When Gens. Omar N. Bradley, George S. Patton and Dwight D. Eisenhower retired, they purchased the pistols they were issued when they were on active duty.
And still today, when general officers retire they can buy the pistols they were issued.
The General Officer Pistol Team, of the TACOM Life Cycle Management Command Rock Island's Weapons Product Support Integration Directorate, oversees the process for the active Army, National Guard and Army Reserve.
The GO Pistol Team has records of issue on the original three by five cards dating back to World War II, said Sid Kemmis, Associate Director, Weapons Support Group.
Title 10, USC Section 2574 allows each active duty general officer to receive a general officer model M9 pistol on loan and purchase it when he or she retires, he explained.
The pistols are special in that they are procured especially for general officers, with serial numbers prefixed with the letters "GO," explained Tara Octaviano, logistics management specialist
Jodie Creen Wesemann, museum technician at the Rock Island Arsenal Museum, said the first General Officer Model RIA M15 .45 caliber pistol produced at the Rock Island Arsenal is in the museum's collection. According to museum records, it was produced in 1972, and is a modified version of the Ithaca Gun Co. M1911A1 made in 1943.
According to "The Colt U.S. General Officers Pistol" by Horace Greeley IV, the pistol's original GO1 serial number was hurriedly changed to GO178 to discourage a visiting dignitary, who asked to see the new pistol, from taking the weapon.
The practice of issuing pistols (the Colt caliber 380 pocket model) to general officers began in 1944 during World War II (Greeley). It was replaced by the shorter-barreled M15 in the 1970s (http://en.wikipedia.org/wiki/M15_pistol) followed by the more modern M9 9mm pistol in 1984 (http://tri.army.mil/LC/cs/csi/satoc.htm#M9).
"When a general officer requests a pistol he has to either go through the GOMO office (General Officer Management Office) or come through us with a request to receive the pistol," Octaviano said.

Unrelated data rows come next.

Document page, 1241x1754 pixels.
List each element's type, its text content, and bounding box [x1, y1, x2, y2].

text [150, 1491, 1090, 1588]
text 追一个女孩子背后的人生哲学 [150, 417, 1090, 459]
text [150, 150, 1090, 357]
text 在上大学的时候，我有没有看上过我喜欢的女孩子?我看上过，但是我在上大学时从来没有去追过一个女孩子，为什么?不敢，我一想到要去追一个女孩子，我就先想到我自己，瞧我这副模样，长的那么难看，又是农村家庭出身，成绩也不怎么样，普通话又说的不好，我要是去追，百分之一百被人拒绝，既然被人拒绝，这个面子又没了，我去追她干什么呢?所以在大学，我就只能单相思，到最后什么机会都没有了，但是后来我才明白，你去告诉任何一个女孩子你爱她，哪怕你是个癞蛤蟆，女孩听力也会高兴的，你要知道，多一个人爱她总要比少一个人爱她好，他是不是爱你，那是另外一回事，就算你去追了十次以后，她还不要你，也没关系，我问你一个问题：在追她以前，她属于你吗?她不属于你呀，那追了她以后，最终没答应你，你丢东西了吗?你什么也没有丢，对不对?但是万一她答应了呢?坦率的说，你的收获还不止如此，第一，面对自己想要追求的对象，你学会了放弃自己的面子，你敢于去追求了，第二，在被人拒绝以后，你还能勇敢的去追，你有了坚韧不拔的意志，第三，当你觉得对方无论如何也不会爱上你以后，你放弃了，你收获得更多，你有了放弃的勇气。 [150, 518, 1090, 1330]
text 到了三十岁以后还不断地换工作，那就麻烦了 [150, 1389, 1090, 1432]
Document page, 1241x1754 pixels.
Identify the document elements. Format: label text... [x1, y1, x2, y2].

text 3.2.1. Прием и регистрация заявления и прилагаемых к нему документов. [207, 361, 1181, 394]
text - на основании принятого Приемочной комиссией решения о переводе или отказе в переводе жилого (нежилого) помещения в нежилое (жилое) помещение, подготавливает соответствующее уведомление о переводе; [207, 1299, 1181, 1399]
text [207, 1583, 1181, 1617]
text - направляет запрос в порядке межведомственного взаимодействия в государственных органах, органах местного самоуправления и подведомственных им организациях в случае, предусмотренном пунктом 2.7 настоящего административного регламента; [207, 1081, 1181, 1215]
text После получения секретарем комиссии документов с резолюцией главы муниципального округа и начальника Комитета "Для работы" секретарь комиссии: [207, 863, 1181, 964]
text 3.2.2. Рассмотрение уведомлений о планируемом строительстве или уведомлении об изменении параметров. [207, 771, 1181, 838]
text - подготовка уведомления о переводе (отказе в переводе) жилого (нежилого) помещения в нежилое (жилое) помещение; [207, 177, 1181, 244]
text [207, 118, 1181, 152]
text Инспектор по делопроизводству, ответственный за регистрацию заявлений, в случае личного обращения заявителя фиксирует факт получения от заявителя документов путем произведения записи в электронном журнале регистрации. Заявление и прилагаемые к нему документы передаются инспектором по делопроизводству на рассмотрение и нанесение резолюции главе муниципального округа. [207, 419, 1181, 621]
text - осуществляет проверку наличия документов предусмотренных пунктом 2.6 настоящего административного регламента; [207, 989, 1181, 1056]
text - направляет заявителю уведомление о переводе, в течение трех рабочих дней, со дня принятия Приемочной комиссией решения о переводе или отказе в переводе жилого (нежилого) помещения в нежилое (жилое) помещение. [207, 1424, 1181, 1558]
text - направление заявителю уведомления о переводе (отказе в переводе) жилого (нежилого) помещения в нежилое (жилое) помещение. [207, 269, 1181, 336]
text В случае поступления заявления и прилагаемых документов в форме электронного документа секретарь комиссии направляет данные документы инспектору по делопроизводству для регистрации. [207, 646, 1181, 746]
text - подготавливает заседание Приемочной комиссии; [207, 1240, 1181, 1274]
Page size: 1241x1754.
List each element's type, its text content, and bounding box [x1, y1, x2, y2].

Octaviano then verifies the requester, assigns the pistol and logs the request into a database, which notifies Anniston Army Depot personnel who ship the pistol to the general.
"Because it's a loan, the general needs to confirm annually that it's in his or her possession," said Kemmis. "All of the transactions, which include the purchase request and annual inventory certification, are automated and web based." There are 650 pistols issued according to current records.
"In addition to the pistol they get a flag, belt buckle, holster, magazine, cleaning rod and brush and other accessories," said Kemmis. The pistols cost $497.
Most general officers purchase their pistols when they retire, said Kemmis. "They are general officers after all, and we give them exceptional service. We try to take really good care of them."